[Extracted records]
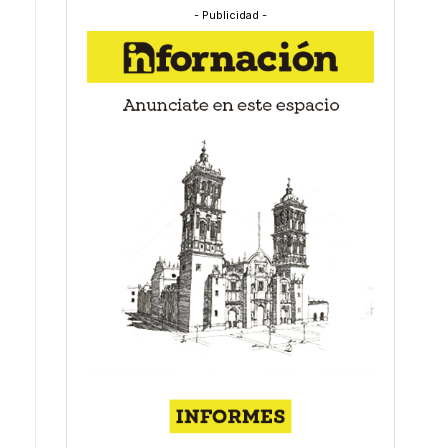
- Publicidad -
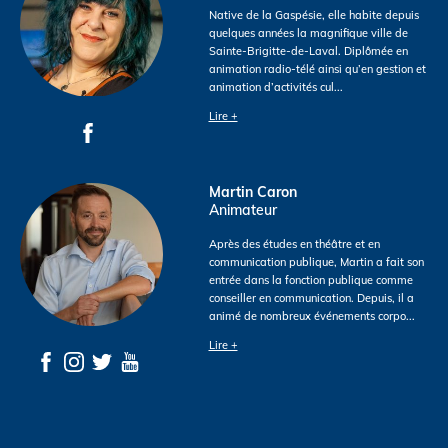
Native de la Gaspésie, elle habite depuis
quelques années la magnifique ville de
Sainte-Brigitte-de-Laval. Diplômée en
animation radio-télé ainsi qu’en gestion et
animation d’activités cul
...
Lire +
Martin Caron
Animateur
Après des études en théâtre et en
communication publique, Martin a fait son
entrée dans la fonction publique comme
conseiller en communication. Depuis, il a
animé de nombreux événements corpo
...
Lire +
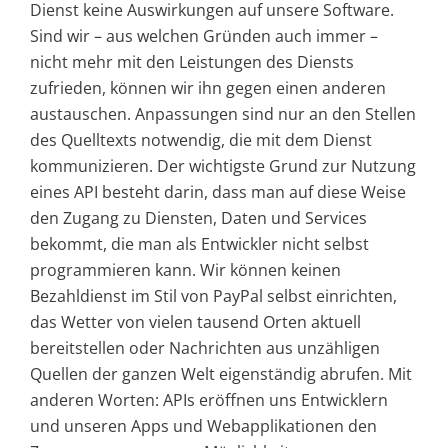
Dienst keine Auswirkungen auf unsere Software.
Sind wir – aus welchen Gründen auch immer –
nicht mehr mit den Leistungen des Diensts
zufrieden, können wir ihn gegen einen anderen
austauschen. Anpassungen sind nur an den Stellen
des Quelltexts notwendig, die mit dem Dienst
kommunizieren. Der wichtigste Grund zur Nutzung
eines API besteht darin, dass man auf diese Weise
den Zugang zu Diensten, Daten und Services
bekommt, die man als Entwickler nicht selbst
programmieren kann. Wir können keinen
Bezahldienst im Stil von PayPal selbst einrichten,
das Wetter von vielen tausend Orten aktuell
bereitstellen oder Nachrichten aus unzähligen
Quellen der ganzen Welt eigenständig abrufen. Mit
anderen Worten: APIs eröffnen uns Entwicklern
und unseren Apps und Webapplikationen den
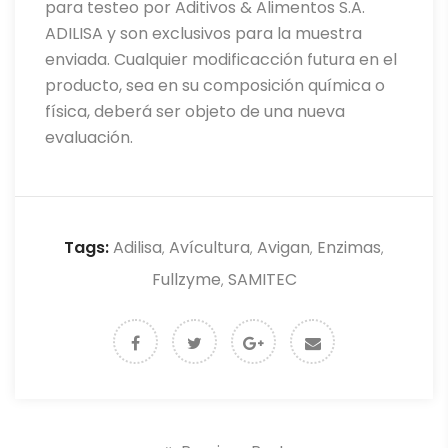
para testeo por Aditivos & Alimentos S.A.
ADILISA y son exclusivos para la muestra
enviada. Cualquier modificacción futura en el
producto, sea en su composición química o
física, deberá ser objeto de una nueva
evaluación.
Tags:
Adilisa
Avícultura
Avigan
Enzimas
,
,
,
,
Fullzyme
SAMITEC
,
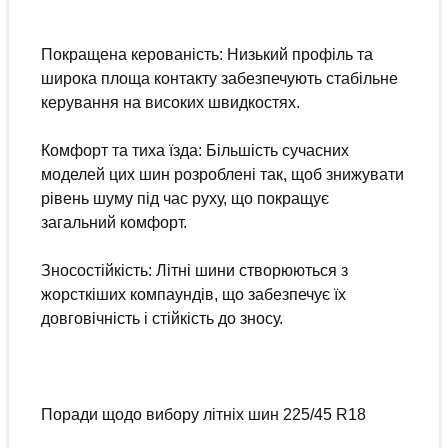
Покращена керованість: Низький профіль та
широка площа контакту забезпечують стабільне
керування на високих швидкостях.
Комфорт та тиха їзда: Більшість сучасних
моделей цих шин розроблені так, щоб знижувати
рівень шуму під час руху, що покращує
загальний комфорт.
Зносостійкість: Літні шини створюються з
жорсткіших компаундів, що забезпечує їх
довговічність і стійкість до зносу.
Поради щодо вибору літніх шин 225/45 R18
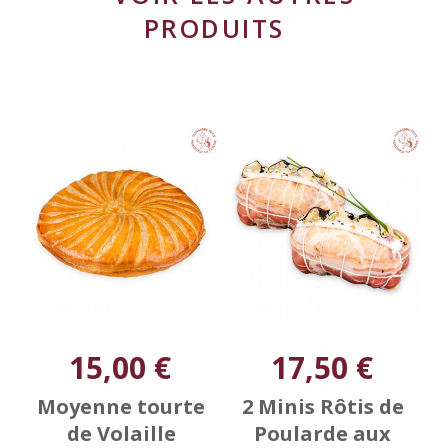
PRODUITS
15,00 €
17,50 €
Moyenne tourte
2 Minis Rôtis de
de Volaille
Poularde aux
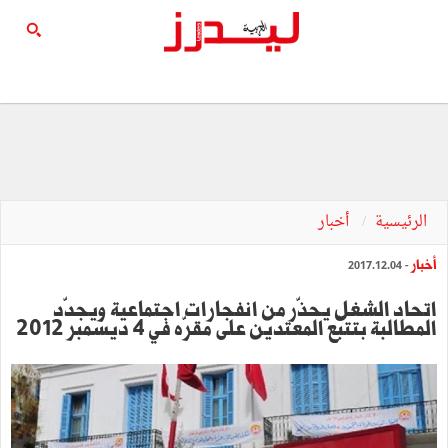
الرئيسية
أخبار
أخبار
- 2017.12.04
اتحاد الشغل يحذّر من انفجارات اجتماعية ويجدّد
المطالبة بتتبّع المعتدين على مقرّه في 4 ديسمبر 2012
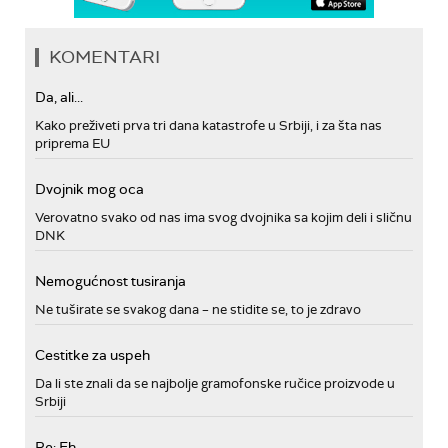
KOMENTARI
Da, ali...
Kako preživeti prva tri dana katastrofe u Srbiji, i za šta nas
priprema EU
Dvojnik mog oca
Verovatno svako od nas ima svog dvojnika sa kojim deli i sličnu
DNK
Nemogućnost tusiranja
Ne tuširate se svakog dana – ne stidite se, to je zdravo
Cestitke za uspeh
Da li ste znali da se najbolje gramofonske ručice proizvode u
Srbiji
Re: Eh...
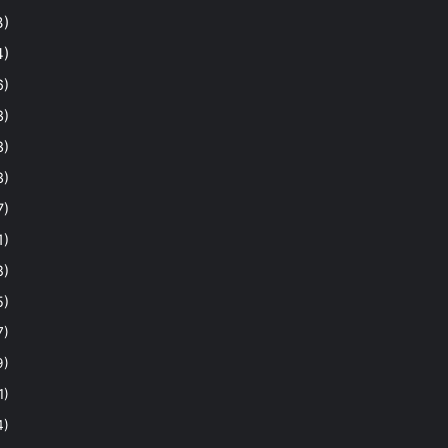
3)
4)
6)
3)
3)
3)
7)
1)
8)
5)
7)
9)
1)
4)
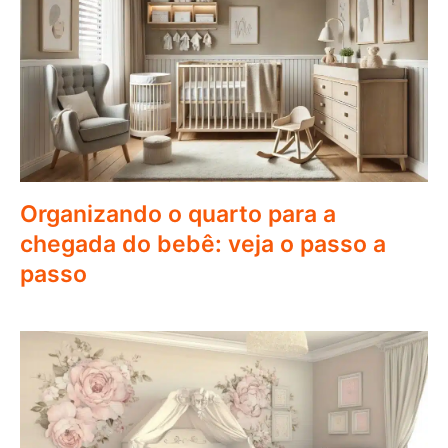
Organizando o quarto para a
chegada do bebê: veja o passo a
passo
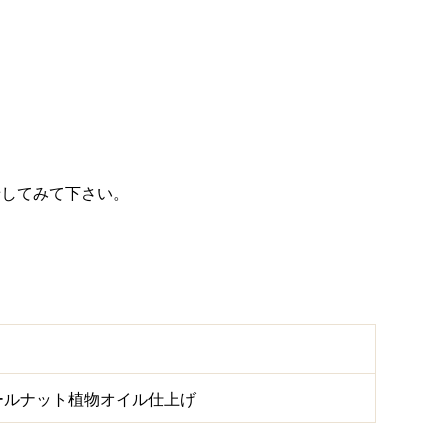
せしてみて下さい。
ールナット植物オイル仕上げ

**Work item:** Lay out the lines above, from the line containing "Native de la Gaspésie, elle habite depuis" up to and including the line containing "Après des études en théâtre et en", as a Markdown table with the columns Row and Line. Leave out any blank lines.

**Result:**
| Row | Line |
|---|---|
| 1 | Native de la Gaspésie, elle habite depuis |
| 2 | quelques années la magnifique ville de |
| 3 | Sainte-Brigitte-de-Laval. Diplômée en |
| 4 | animation radio-télé ainsi qu’en gestion et |
| 5 | animation d’activités cul |
| 6 | ... |
| 7 | Lire + |
| 8 | Martin Caron |
| 9 | Animateur |
| 10 | Après des études en théâtre et en |